On such an eve I careless kept my way
Adown the mead beside the babbling brook;
Unfettered fancy pictured scenes more gay,
For which my friends their native land forsook,
Then shamed, I cast around one amorous look
My infant resolutions were out-grown
And hear me, Heaven, O ne’er shall stranger nook,
Though fairer far than this, to me be known,
Whilst thou, fair isle – green Erin – art my own!
And fancy fashioned fancy, till my mind
Had realized Utopian schemes for thee;
Had seen the hour when tyranny, grown blind,
A fearless blow was struck, and thou wert free.
O daughter of the ever-sounding sea!
Say, say, may not futurity unroll
A page illumed in thy dark history,
With deeds as bold of thought as great of soul
As thine, free land, the guide – of misery the goal?
A silvery voice, that filled the ambient air,
Methought, in pitying accents, thus replied
“O stay thy thoughtless hand! thine island fair
Forgetst how recently in crimson dyed?
All that may be has fruitlessly been tried;
What? fruitless? Nay, say has it not brought forth
A sea of misery – a shoreless tide
Of desolation unto all of worth
And made thy name the scoff and proverb of the North?

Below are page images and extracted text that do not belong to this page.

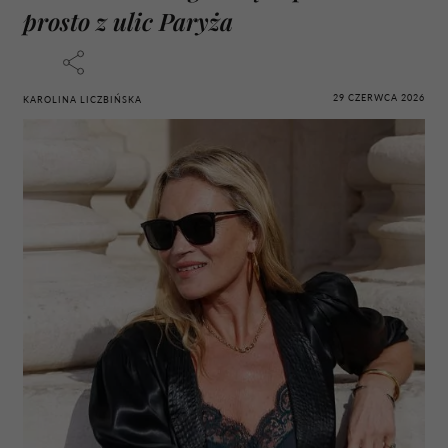
prosto z ulic Paryża
29 CZERWCA 2026
KAROLINA LICZBIŃSKA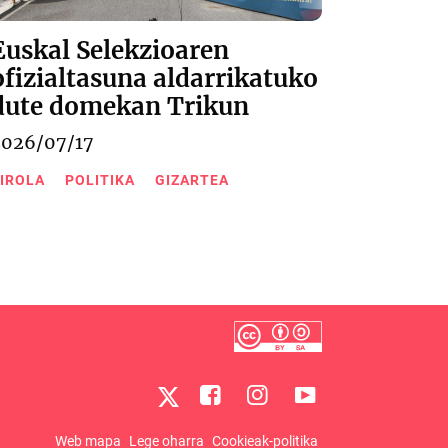
Euskal Selekzioaren
ofizialtasuna aldarrikatuko
dute domekan Trikun
2026/07/17
IROLA
POLITIKA
GIZARTEA
Web mapa
Lege oharra
Cookieak-politika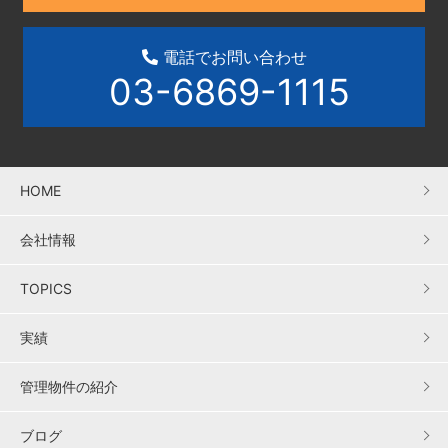
電話でお問い合わせ
03-6869-1115
HOME
会社情報
TOPICS
実績
管理物件の紹介
ブログ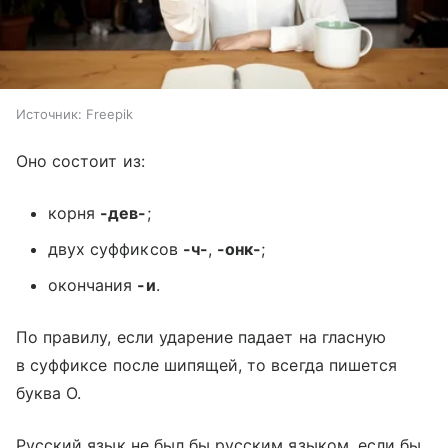
Источник:
Freepik
Оно состоит из:
корня
-дев-
;
двух суффиксов
-ч-
,
-онк-
;
окончания
-и
.
По правилу, если ударение падает на гласную
в суффиксе после шипящей, то всегда пишется
буква О.
Русский язык не был бы русским языком, если бы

I will not say ye have been justly used
Justice is such a rarity below;
Your former liberties were re-abused;
The victory’s policy designed it so;
But, ere ye think of rend’ring woe for woe,
O cast all foreign aid upon the shelf;
Give party spite a final overthrow;
So ye may brave the dynasty of Guelph
The man was never saved that couldn’t save himself.

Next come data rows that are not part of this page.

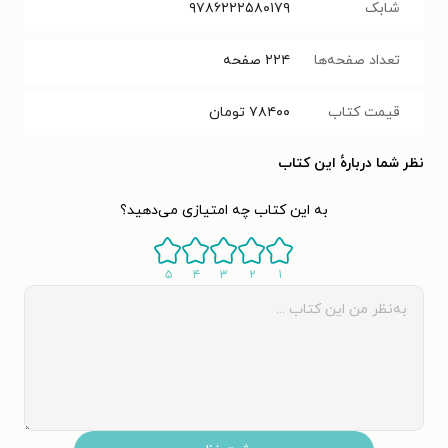
شابک
۹۷۸۶۲۲۲۵۸۰۱۷۹
تعداد صفحه‌ها
۲۲۴
صفحه
قیمت کتاب
۷۸۴۰۰
تومان
نظر شما دربارهٔ این کتاب
به این کتاب چه امتیازی می‌دهید؟
۵
۴
۳
۲
۱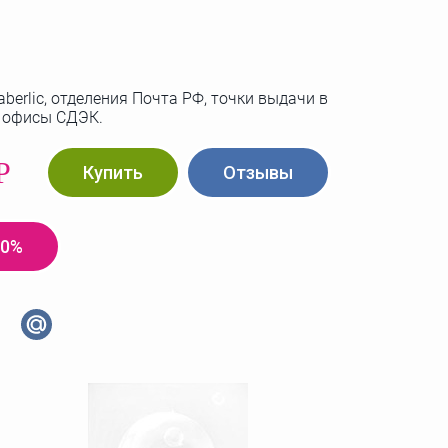
berlic, отделения Почта РФ, точки выдачи в
, офисы СДЭК.
Р
Купить
Отзывы
20%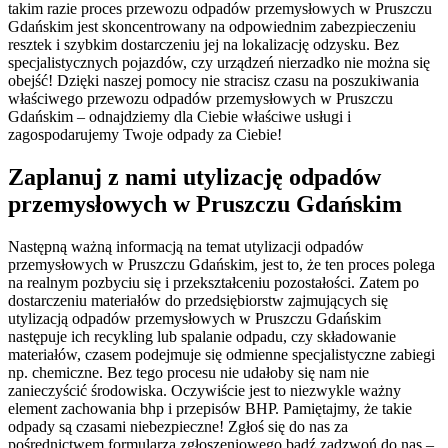
takim razie proces przewozu odpadów przemysłowych w Pruszczu
Gdańskim jest skoncentrowany na odpowiednim zabezpieczeniu
resztek i szybkim dostarczeniu jej na lokalizację odzysku. Bez
specjalistycznych pojazdów, czy urządzeń nierzadko nie można się
obejść! Dzięki naszej pomocy nie stracisz czasu na poszukiwania
właściwego przewozu odpadów przemysłowych w Pruszczu
Gdańskim – odnajdziemy dla Ciebie właściwe usługi i
zagospodarujemy Twoje odpady za Ciebie!
Zaplanuj z nami utylizację odpadów
przemysłowych w Pruszczu Gdańskim
Następną ważną informacją na temat utylizacji odpadów
przemysłowych w Pruszczu Gdańskim, jest to, że ten proces polega
na realnym pozbyciu się i przekształceniu pozostałości. Zatem po
dostarczeniu materiałów do przedsiębiorstw zajmujących się
utylizacją odpadów przemysłowych w Pruszczu Gdańskim
następuje ich recykling lub spalanie odpadu, czy składowanie
materiałów, czasem podejmuje się odmienne specjalistyczne zabiegi
np. chemiczne. Bez tego procesu nie udałoby się nam nie
zanieczyścić środowiska. Oczywiście jest to niezwykle ważny
element zachowania bhp i przepisów BHP. Pamiętajmy, że takie
odpady są czasami niebezpieczne! Zgłoś się do nas za
pośrednictwem formularza zgłoszeniowego bądź zadzwoń do nas –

But why attempt to gain a dubious weal,
When ye would make it by a certain loss?
Know ye the reason why the English feel
A contumacious scorn for ours and us?
The riddle’s simple, and it is because
They who respect themselves invoke respect,
And, could poor Ireland do as England does,
A prosp’rous populace would stand erect
In loyalty and trust a partial world’s elect.”

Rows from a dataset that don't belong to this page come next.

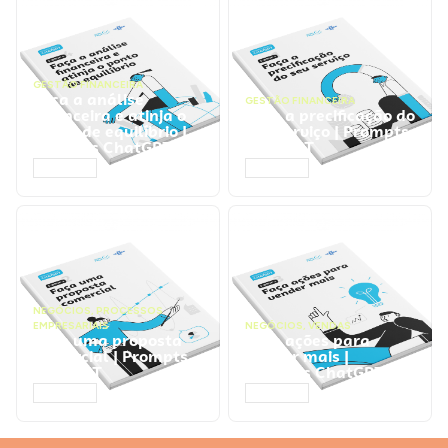
GESTÃO FINANCEIRA
Faça a análise
GESTÃO FINANCEIRA
financeira e atinja o
Faça a precificação do
ponto de equilíbrio |
seu serviço | Prompts
Prompts ChatGPT
ChatGPT
ACESSAR
ACESSAR
NEGÓCIOS
,
PROCESSOS
EMPRESARIAIS
NEGÓCIOS
,
VENDAS
Faça uma proposta
Faça ações para
comercial | Prompts
vender mais |
ChatGPT
Prompts ChatGPT
ACESSAR
ACESSAR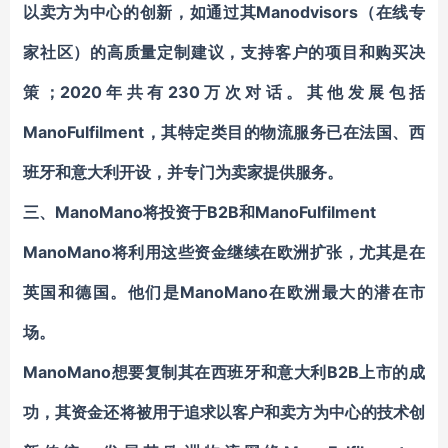
以卖方为中心的创新，如通过其
Manodvisors
（在线专
家社区）的高质量定制建议，支持客户的项目和购买决
策；2020年共有230万次对话。其他发展包括
ManoFulfilment，其特定类目的物流服务已在法国、西
班牙和意大利开设，并专门为卖家提供服务。
三、
ManoMano
将投资于
B2B和ManoFulfilment
ManoMano将利用这些资金继续在欧洲扩张，尤其是在
英国和德国。他们是ManoMano在欧洲最大的潜在市
场。
ManoMano想要复制其在西班牙和意大利B2B上市的成
功，其资金还将被用于追求以客户和卖方为中心的技术创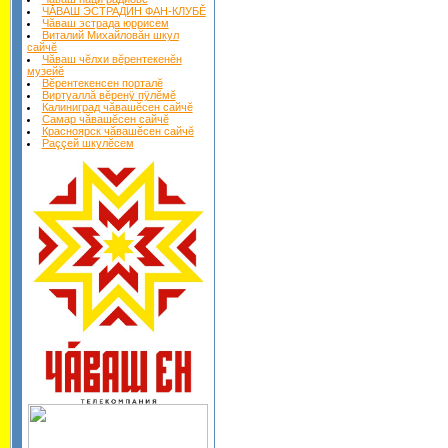
ЧĂВАШ ЭСТРАДИН ФАН-КЛУБĔ
Чăваш эстрада юррисем
Виталий Михайловăн шкул
сайчĕ
Чăваш чĕлхи вĕрентекенĕн
музейĕ
Вĕрентекенсен порталĕ
Виртуаллă вĕренÿ пÿлĕмĕ
Калиниград чăвашĕсен сайчĕ
Самар чăвашĕсен сайчĕ
Красноярск чăвашĕсен сайчĕ
Раççей шкулĕсем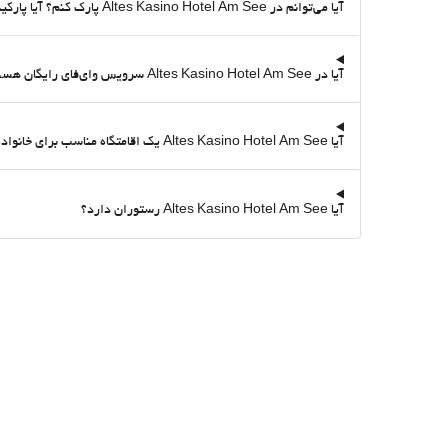
آیا می‌توانم در Altes Kasino Hotel Am See پارک کنم؟ آیا پارکینگ دارد؟
آیا در Altes Kasino Hotel Am See سرویس وای‌فای رایگان هست؟
آیا Altes Kasino Hotel Am See یک اقامتگاه مناسب برای خانواده است؟
آیا Altes Kasino Hotel Am See رستوران دارد؟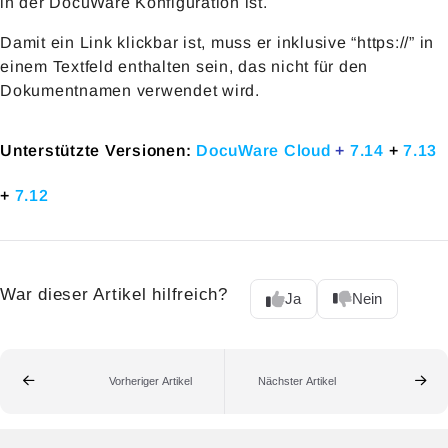
in der DocuWare Konfiguration ist.
Damit ein Link klickbar ist, muss er inklusive “https://” in
einem Textfeld enthalten sein, das nicht für den
Dokumentnamen verwendet wird.
Unterstützte Versionen:
DocuWare Cloud
+
7.14
+
7.13
+
7.12
War dieser Artikel hilfreich?
Ja
Nein
Vorheriger Artikel
Nächster Artikel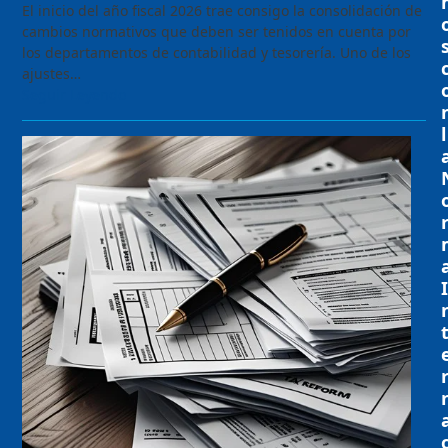
El inicio del año fiscal 2026 trae consigo la consolidación de
cambios normativos que deben ser tenidos en cuenta por
los departamentos de contabilidad y tesorería. Uno de los
ajustes…
Seguir Leyendo
l
I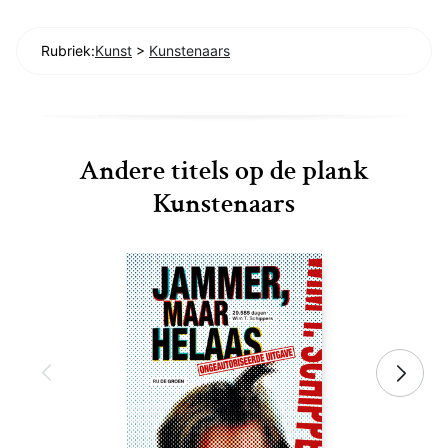
Rubriek:
Kunst
>
Kunstenaars
Andere titels op de plank
Kunstenaars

In echoing notes the music lingering ceased,
Like fairy tinklings of a far-off bell,
And streaks of purle in the early east
Warn’d flutt’ring night back to his shadowy cell
The morning clouds beneath the solar spell
Anon became of burnished pale and red,
And tears of joy bedewed each hill and dell,
The stream toned sweeter in its pebbled bed,
And thoughts of war and spoil like nightmare demons fled.